Clans, Traits and What Makes Us Us
It would be no exaggeration to say that the postcold War era has brought identity politics to the fore of global politics. Numerous collective identities provide sources of conflict and confrontation in both domestic and international arenas, as they bind people together to engage in exclusionary collective action. But are those binding identities real?

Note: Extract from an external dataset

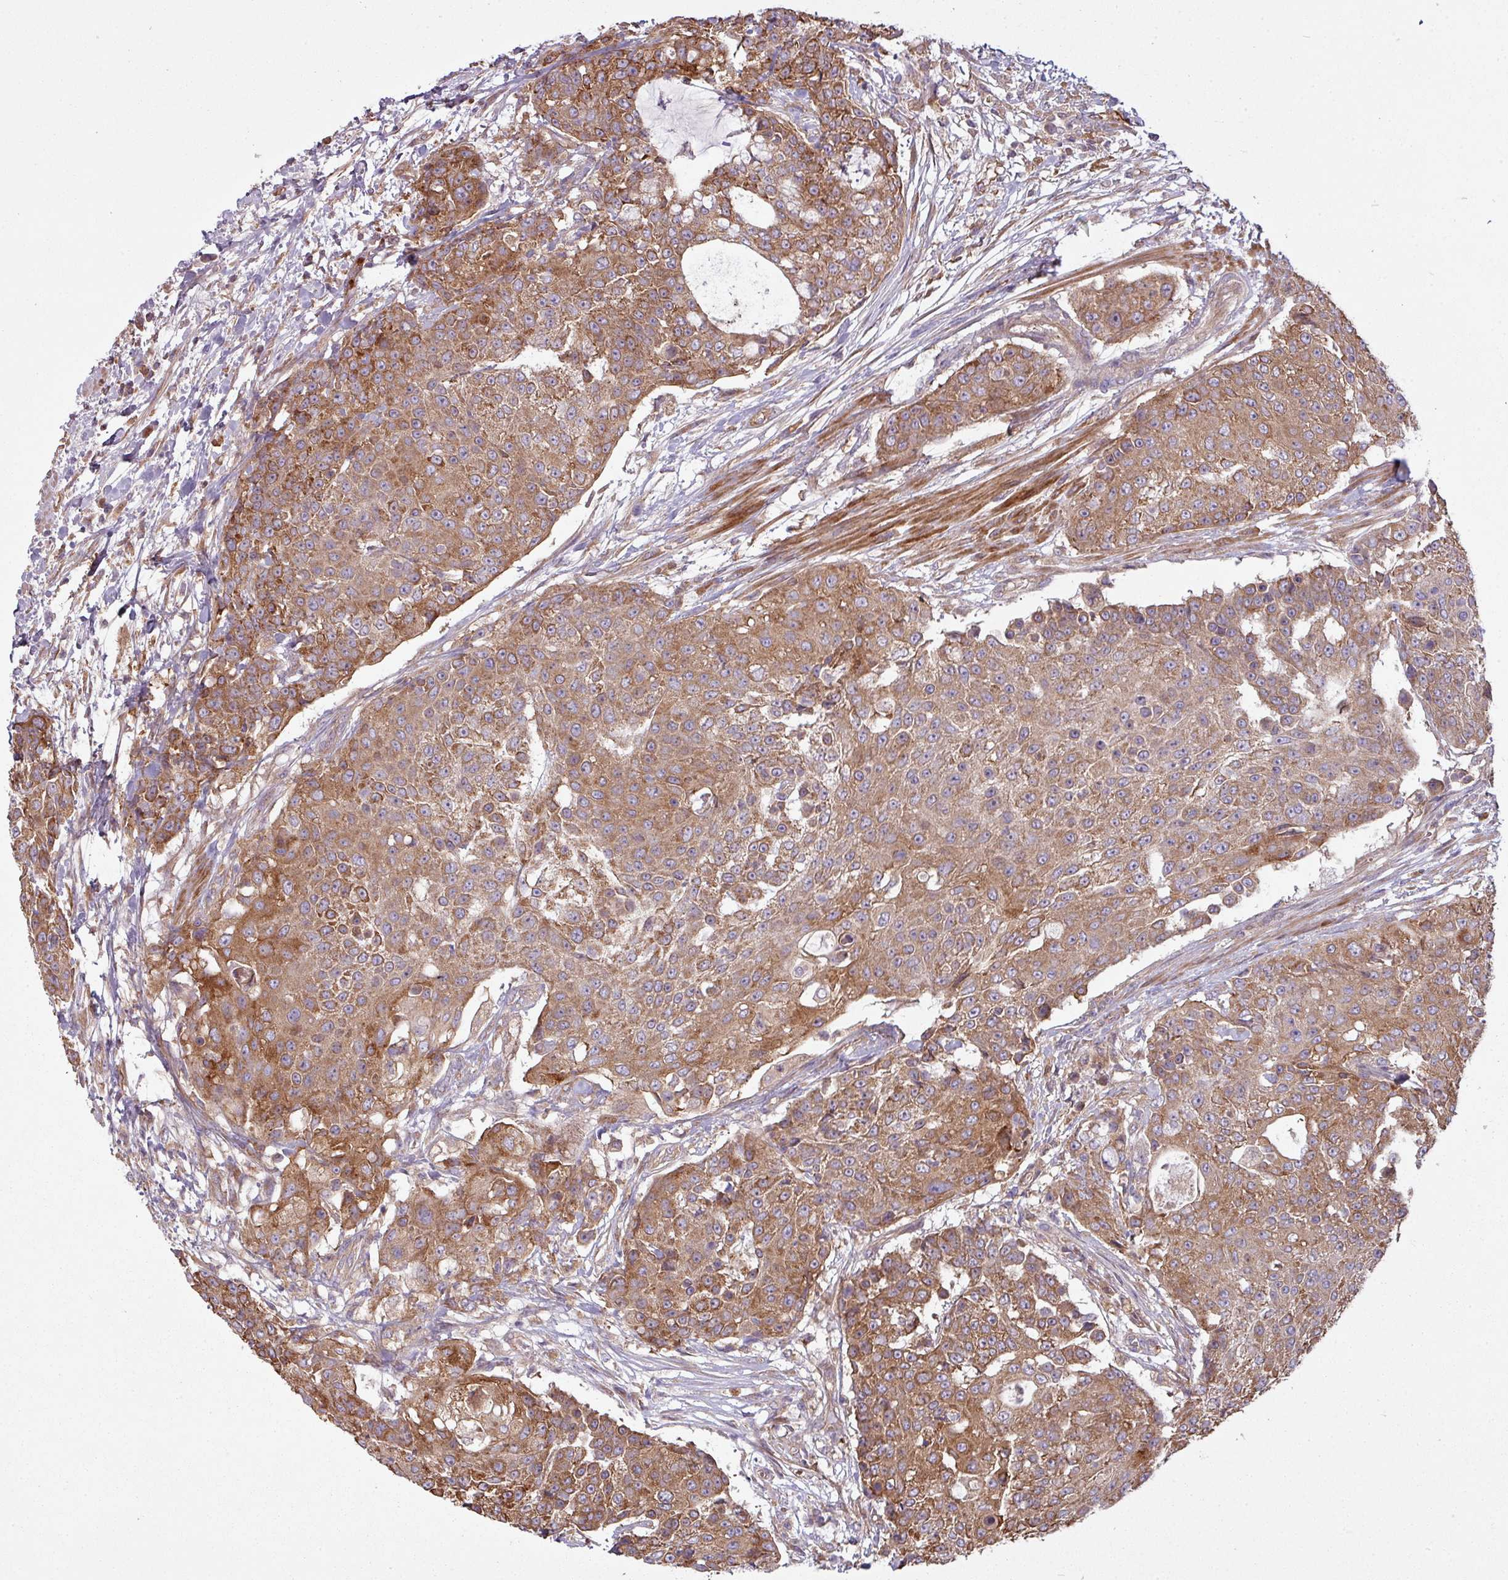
{"staining": {"intensity": "moderate", "quantity": ">75%", "location": "cytoplasmic/membranous"}, "tissue": "urothelial cancer", "cell_type": "Tumor cells", "image_type": "cancer", "snomed": [{"axis": "morphology", "description": "Urothelial carcinoma, High grade"}, {"axis": "topography", "description": "Urinary bladder"}], "caption": "Immunohistochemistry (IHC) (DAB (3,3'-diaminobenzidine)) staining of urothelial cancer shows moderate cytoplasmic/membranous protein staining in approximately >75% of tumor cells.", "gene": "SNRNP25", "patient": {"sex": "female", "age": 63}}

Kwame Anthony Appiah, a professor of philosophy and law at New York University, explores five forms of identity — religion, nation, race, class and culture — to reveal their false figment. His theory builds on three conceptual features that collective identities share — a set of labels and the rules for ascribing them to people, norms that shape the behavior and feelings of the bearers of those labels, and their treatment by others. Appiah posits that humans aren’t just prone to “essentialism” — the view that certain categories have an underlying reality or a true nature that one cannot observe directly, but that gives an object its identity — we also have clannish tendencies, and we each have a habitus, or a set of dispositions, to respond to the world in particular ways, shaped by our identities.
Revealing the pitfalls of habitus and tribalism premised on essentialism in each social identity, the author warns us of the way flase identities set us against one another and suggests a comprehensive human identity binding us all should replace them.
Appiah posits that humans aren’t just prone to ‘essentialism,’ we also have clannish tendencies.